In seinem umfassenden Bericht legte Abschnittsfeuerwehrkommandant Helmut Malle die Zahlen des abgelaufenen Jahres dar. Die 15 Feuerwehren des Abschnittes Jauntal bewältigten im Jahr 2025 insgesamt 555 Einsätze, davon 404 technische Einsätze. Neben der Einsatzstatistik wurde auch die personelle Entwicklung dargestellt: Der Mannschaftsstand blieb mit 1064 Personen, darunter 103 Jugendmitglieder, fast unverändert zum Vorjahr. Insgesamt leisteten die Kameraden des Abschnittes Jauntal im Jahr 2025 knapp 61.000 Stunden im Dienste der Bevölkerung.
Auf Bezirks- und Landesebene wurden im Berichtsjahr 137 Kurse von insgesamt 280 Florianijüngern besucht. Diese hohe Ausbildungsbereitschaft bilde die Grundlage für eine professionelle und schlagkräftige Einsatzabwicklung im gesamten Abschnitt. Auch auf Abschnittsebene wurden gezielte Ausbildungsschwerpunkte gesetzt. So standen unter anderem Übungen zur Wasserförderung über lange Wegstrecken sowie die Besichtigung von Wasserkraftwerken im Einsatzgebiet am Programm.

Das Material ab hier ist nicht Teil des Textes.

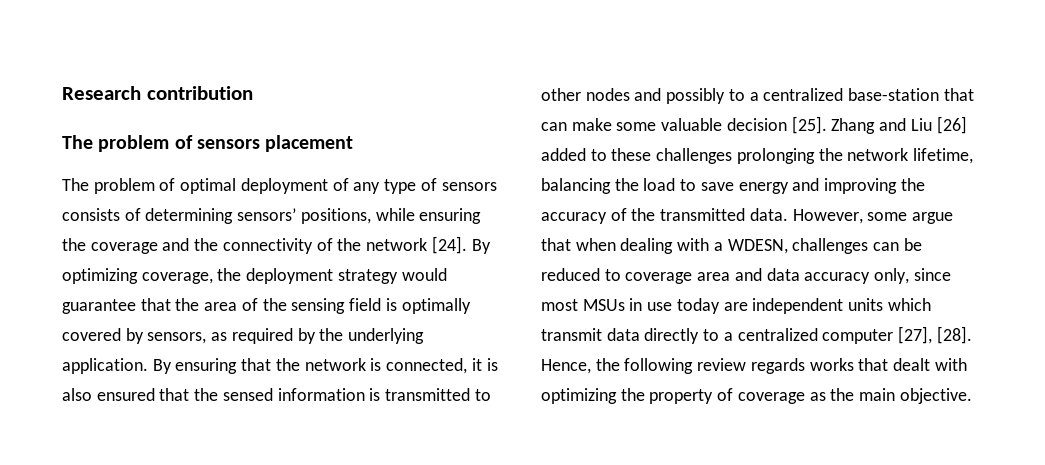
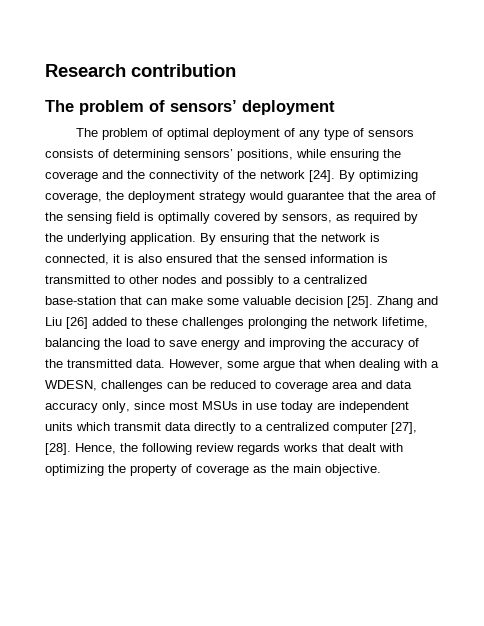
[196,135,354,152] sensors placement -> [170,100,335,115] sensors’ deployment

Dabei wurde insbesondere das Gefahrenpotenzial für einschreitende Einsatzkräfte thematisiert.
Infrastruktur und Katastrophenschutz im Fokus
Im Zuge des Berichtes wurde auch auf aktuelle infrastrukturelle Entwicklungen eingegangen. Mit der erfolgreichen Inbetriebnahme der Koralmbahn ergeben sich neue Herausforderungen und Rahmenbedingungen für die Einsatzorganisationen. Besondere Bedeutung kommt dem neu geplanten dezentralen KAT-Stützpunkt in Eberndorf/Dobrla vas zu. Dieser wurde geprüft und offiziell bestätigt und soll in den kommenden Jahren umgesetzt sowie eingerichtet werden. Ziel ist es, die Schlagkraft im Katastrophenfall nicht nur im Abschnitt Jauntal, sondern im gesamten Bezirk Völkermarkt weiter nachhaltig zu stärken.
Außerdem hob Malle das Projekt „Karamon“ des Geopark Karawanken hervor, das von 14 Gemeinden ins Leben gerufen wurde, um die Widerstandsfähigkeit gegenüber Naturkatastrophen nachhaltig zu stärken. Im Rahmen dieses Projekts werden nun gezielt finanzielle Mittel an die einzelnen Feuerwehren der beteiligten Gemeinden ausgeschüttet. Diese dienen der Anschaffung spezieller Gerätschaften für komplexe Einsatzszenarien wie Hochwasserlagen, Waldbrände oder massive Erdrutsche.
„Aus dem Projekt wurden auch spezielle Feuerwehrdrohnen angeschafft, die neben den klassischen Flug- und Aufklärungsfunktionen über eine Wärmebildkamera, einen leistungsstarken Suchscheinwerfer, Lautsprechereinheiten sowie KI-gestützte Berechnungsprogramme verfügen und damit eine wertvolle Unterstützung bei zukünftigen Feuerwehr- und Katastropheneinsätzen darstellen“, berichtet Malle. Stationiert ist das hochmoderne Einsatzmittel bei der Freiwilligen Feuerwehr Bad Eisenkappel/Železna Kapla und steht dort dem Abschnitt Jauntal für überregionale Einsätze zur Verfügung.